Last week Global Times reported a story of one Shanghai woman’s very shitty day. While walking home with her son, she was all-of-sudden hit by a blob of falling poop. After complaining to the neighborhood committee, it was determined that the feces-flinger must have come from one of four apartments above where the woman was hit. She was awarded 600 yuan in damages (the article didn’t make clear by whom) but since the exact perpetrator couldn’t be nailed down, all four apartments were ordered to pay 150 yuan each.
The story shows one of the peculiarities of China’s legal rationale that’s presumably a remnant of socialism, or perhaps even Confucianism. Several years ago I read a very similar case (which I can’t find now) where a woman was hit by a falling plant vase and sustained nearly 100,000 yuan’s ($15,749) worth of injuries. But investigators could only narrow down the origin of the plant to 30 balconies, so, you guessed it, the residents were all ordered to share the burden at about 3,300 yuan ($520) a piece.

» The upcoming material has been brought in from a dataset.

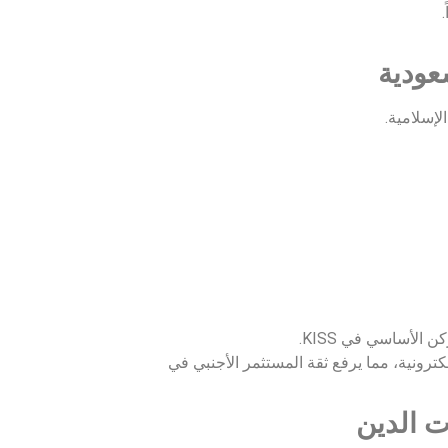
 الأساسي في KISS.
لكترونية، مما يرفع ثقة المستثمر الأجنبي في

Over the years whenever I’ve gotten on legal topics with Chinese friends, I’ve mentioned this case. To my surprise, more often than not, they support the verdict. When I ask how they can justify punishing 29 completely innocent people, they’ve basically said “100,000 is so much money for that one innocent woman to pay, but 3,300 is relatively little for the others.” They admit that they’d be very upset if they were one of the 29 innocents, but in the end 3,300 yuan would merely inconvenience their life, whereas 100,000 yuan on top of debilitating injuries could very well ruin the victim’s life.
I can’t say I agree with this rationale at all, but it is intriguing. It’s especially interesting imagining what other circumstances are influenced by this collectivist mindset – where suffering is spread equitably and manageably at the expense of complete fairness.